The first thing that I would do would be to make a commitment to working through this problem.  Decide how much time your bird usually demands out of you and cut it in half.  Half the time, you still give your bird the one on one attention he needs and craves.  The other half the time, birdie is going to have to fend for himself.  Make sure there are plenty of toys and even try playing with him.  Make sure he has plenty of food and water.  Plop his little feathered behind on a play gym and occupy yourself with something else.  If he flies over to you, return him (I personally have a ground rule with my guys that if I place you on a playstand, you stay there until I come get you.  Although its cute to have your bird seek you out, its unsafe when there are people walking through and rather annoying when you are trying to vacuum or clean cages and they come crawling up your leg.)  If he screams, ignore him.  He has toys, he has food, he has water, he is perfectly capable of entertaining himself for a half an hour. 
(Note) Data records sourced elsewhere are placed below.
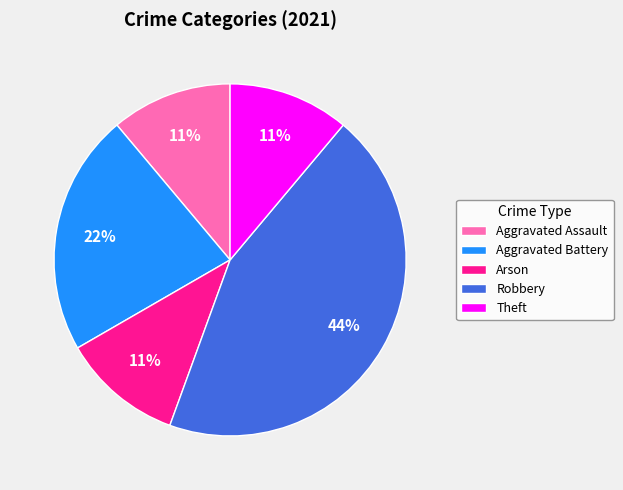

Combined, do Aggravated Assault and Aggravated Battery account for over 50%?

No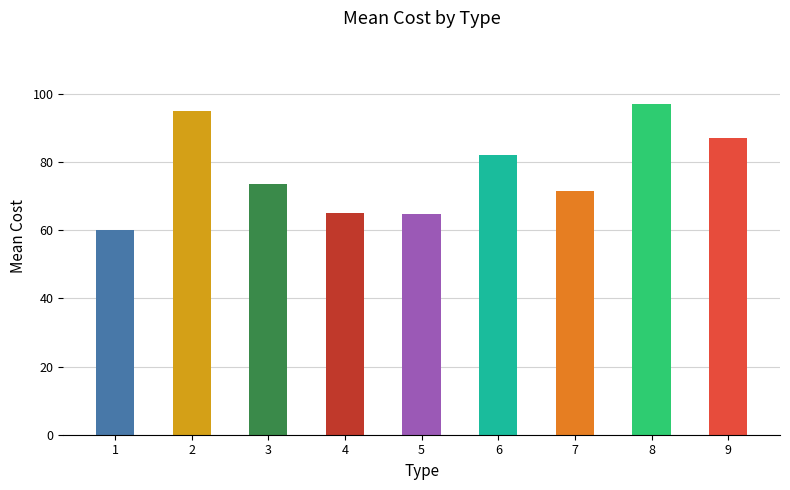

List the labels in order of value, smallest first.

1, 5, 4, 7, 3, 6, 9, 2, 8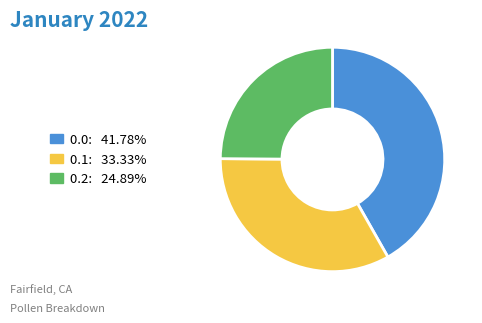

Does any single category account for the majority?

No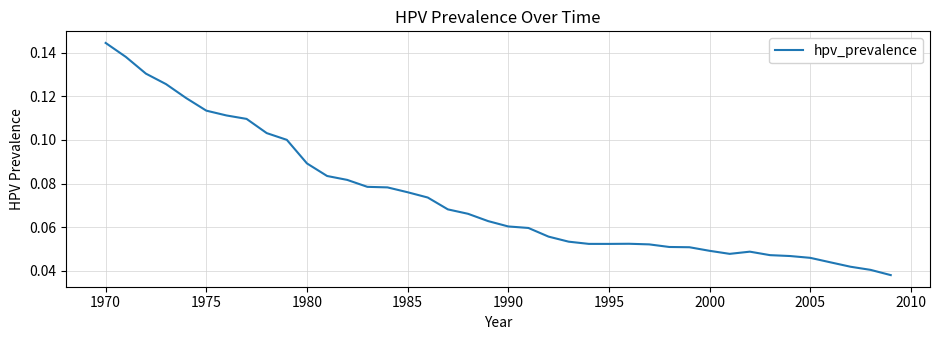

How many categories are shown in the chart?

40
Breaking this habit can go as quickly or as slowly as your fid will allow.  Some birds give in easy, figure they better entertain themselves, and have at it.  Others scream relentlessly, exhaust themselves trying to come and see you, and make the whole ordeal into a much bigger affair than it is.  When your bird seems to be content, finds something constructive to do, or just isn’t throwing a temper tantrum, reward.  A pet on the head, a ‘Good Birdie!” or maybe just a favorite treat.  The goal is to make being independent fun, exciting, and easily within their grasp.

Understand going into this that some birds may never play with the toy that you spent $20 on.  May birds will figure out what toys are and play with them, and its a lot easier when they do.  But some just really aren’t into playing.  The goal here is really not to get your parrot to play, but to get your parrot to be independent when left on their own. 

I also would recommend anyone having trouble with a clingy parrot to do some trick training.  Teaching your bird tricks is a great way to strengthen the bond in a healthy way.  By giving your parrot a job to do and rewarding when they do good, they are learning to trust themselves and be a little more confident in themselves.  You are also defining that hairline distance that a parrot and owner need so the bird understands you are in charge (you make the rules, and they are to listen to them, aka stay on the playstand!) and allows you to build the necessary boundaries to keep a safe and happy bird.

Although parrots are not like dogs and do not look up to an alpha, in any animal there is always a more dominant one.  The nice thing about parrots is that it doesn’t take much for them to understand that they need to listen to your rules, as long as you are willing to place the boundaries!